• ФРАГМЕНТ ТЕКСТА:
Научный сотрудник отдела новейших течений ГТГ, куратор проекта Сергей Фофанов зачитывает обращение Германа Нитча. Фото агентства "Москва"
Классик венского акционизма, один из самых известных современных художников Герман Нитч передал в дар ГТГ три картины 2009, 2014 и 2017 годов. Их, как сказала директор музея Зельфира Трегулова, доставили из Австрии, «минуя все ограничения по карантину». Сейчас работы экспонируют в 38-м зале Новой Третьяковки, а в ноябре надеются представить музыку Нитча на одном из фестивалей. Изначально предполагалось, что подарена будет одна картина, но благодаря научному сотруднику отдела новейших течений ГТГ Сергею Фофанову, курирующему нынешний проект, их стало три. О Германе Нитче и о том, какую его инсталляцию Третьяковка надеется получить в дар, о том, как музей планирует работать дальше с зарубежным искусством, и о грядущей выставке «Мечты о свободе. Романтизм в России и Германии» Сергей ФОФАНОВ рассказал корреспонденту «НГ» Дарье КУРДЮКОВОЙ.
– Сергей, вы много лет занимаетесь творчеством Нитча, писали о нем, брали у него интервью. Понятно, что Нитч – классик современности, но все-таки почему именно он?
– Я заинтересовался им в конце 1990-х и пристально занялся изучением его творчества в начале 2000-х, во время учебы в Санкт-Петербургском академическом институте живописи, скульптуры и архитектуры им. Репина. Мне хотелось разобраться, почему человек, разбрызгивающий краску, входит в число главных художников XX века. Это было неожиданно, поскольку о современном искусстве там никто ничего не писал, и найти руководителя оказалось непросто. Я написал курсовую, и это было очень интересно, поскольку вопрос, является ли это искусством, судя даже по сегодняшней реакции людей в интернете (мы сейчас получаем много комментариев, в основном негативных, и этих людей можно понять), до сих пор есть у многих.
38-й зал Новой Третьяковки с подаренными Нитчем работами. Фото агентства "Москва" |
– Вы же с ним и лично давно знакомы – Зельфира Исмаилована говорила, что изначально договоренность была об одной картине в дар, но благодаря вам их стало три.
– Мы познакомились с ним в 2009 году, когда в Stella Art Foundation была его выставка. Нитч приезжал и в Петербург, выступал в Музее сновидений Фрейда, и меня пригласили на эту встречу, поскольку на тот момент я был одним из немногих специалистов по его творчеству. Тогда же я вел для него экскурсию по Эрмитажу, где я тогда работал. Он очень хотел увидеть поздних Тициана и Рембрандта – «Св. Себастьяна» и «Возвращение блудного сына». В «Св. Себастьяне» видно, что Тициан стал работать не то чтобы спонтанно (возможно, ему уже было трудно держать в руке кисть), но он иногда размазывал краску просто пальцами. Там видны эти отпечатки, и это уже другая энергия, другой метод, чем у раннего Тициана. Понятно, почему Нитч хотел увидеть именно это.

• ПРЕДСТАВЛЕННЫЕ ДАННЫЕ:
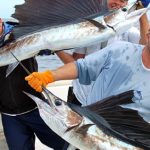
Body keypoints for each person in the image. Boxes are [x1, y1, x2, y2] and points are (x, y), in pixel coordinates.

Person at [0, 19, 66, 150]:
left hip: (37, 107)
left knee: (65, 145)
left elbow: (47, 49)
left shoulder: (22, 32)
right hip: (9, 115)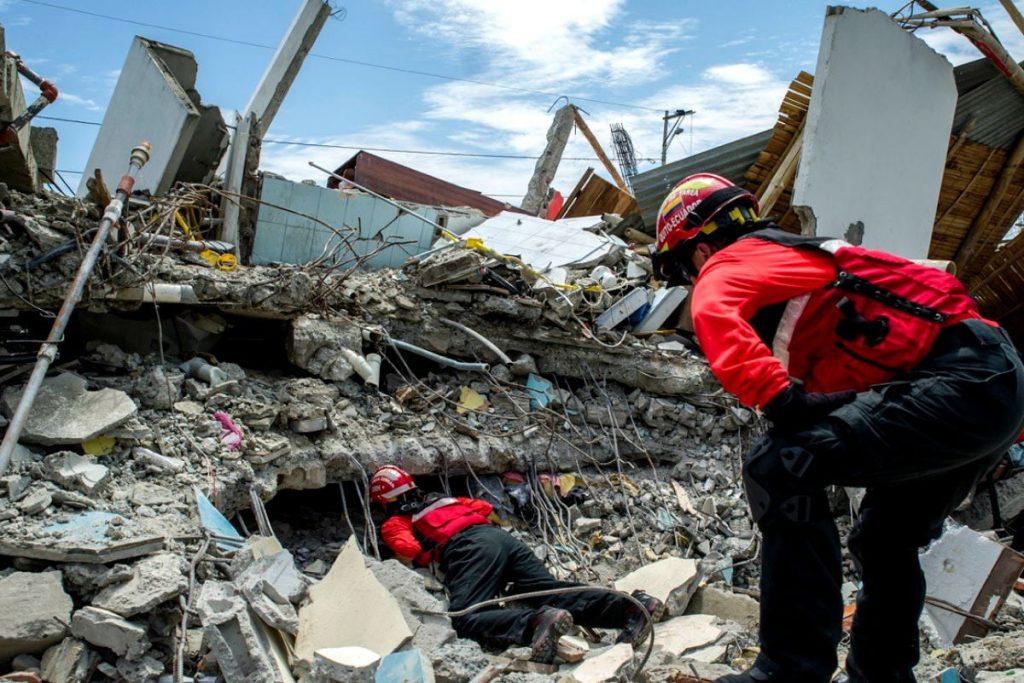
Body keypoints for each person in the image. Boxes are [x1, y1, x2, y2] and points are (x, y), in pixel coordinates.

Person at [652, 173, 1024, 683]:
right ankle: (882, 676)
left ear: (697, 249)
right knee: (886, 537)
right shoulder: (799, 257)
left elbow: (713, 312)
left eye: (682, 270)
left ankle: (791, 669)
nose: (692, 281)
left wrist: (780, 401)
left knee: (779, 465)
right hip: (992, 384)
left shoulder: (729, 261)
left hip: (960, 385)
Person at [370, 465, 664, 662]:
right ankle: (632, 607)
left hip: (470, 549)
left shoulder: (397, 521)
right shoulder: (446, 500)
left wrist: (423, 554)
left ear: (383, 499)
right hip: (500, 538)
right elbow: (484, 507)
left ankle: (536, 622)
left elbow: (405, 547)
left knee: (466, 618)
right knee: (547, 589)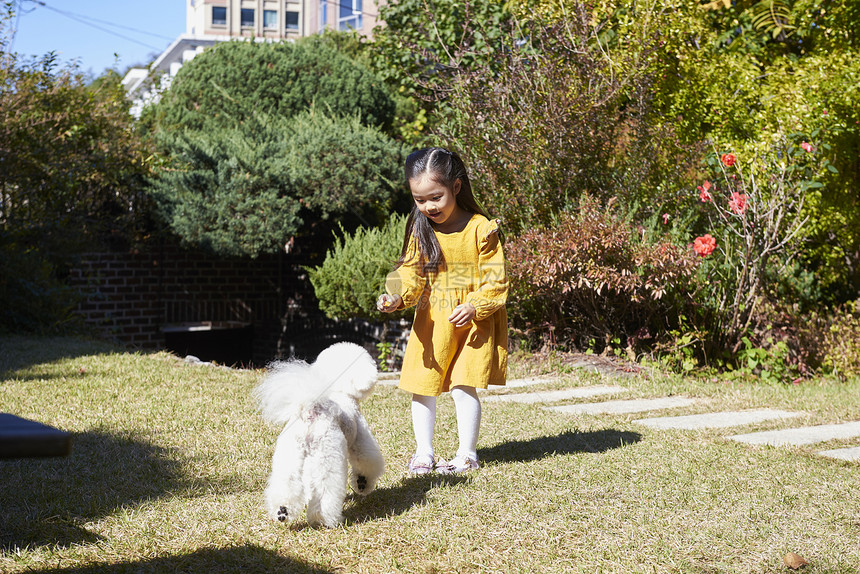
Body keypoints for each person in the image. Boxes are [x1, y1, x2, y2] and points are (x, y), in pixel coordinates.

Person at [376, 147, 508, 474]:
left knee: (464, 385)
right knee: (423, 386)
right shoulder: (422, 229)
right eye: (419, 200)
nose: (428, 207)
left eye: (435, 197)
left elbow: (497, 281)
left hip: (472, 324)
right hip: (433, 321)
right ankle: (424, 452)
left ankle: (467, 454)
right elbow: (410, 272)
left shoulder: (480, 229)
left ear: (457, 187)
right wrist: (395, 296)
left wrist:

• УСЛОВИЕ ЗАДАНИЯ:
Ответьте по интервью о Германе Нитче на три вопроса:
(a) Сколько картин Нитч передал в дар ГТГ и какими годами они датированы?
(b) В каком году Сергей Фофанов познакомился с Нитчем и где тогда проходила выставка художника?
(c) Какие две картины Нитч хотел увидеть в Эрмитаже?

• ОТВЕТ К ЗАДАНИЮ:
(a) Нитч передал в дар ГТГ три картины 2009, 2014 и 2017 годов.
(b) Фофанов познакомился с Нитчем в 2009 году, когда выставка художника проходила в Stella Art Foundation.
(c) Нитч хотел увидеть «Св. Себастьяна» Тициана и «Возвращение блудного сына» Рембрандта.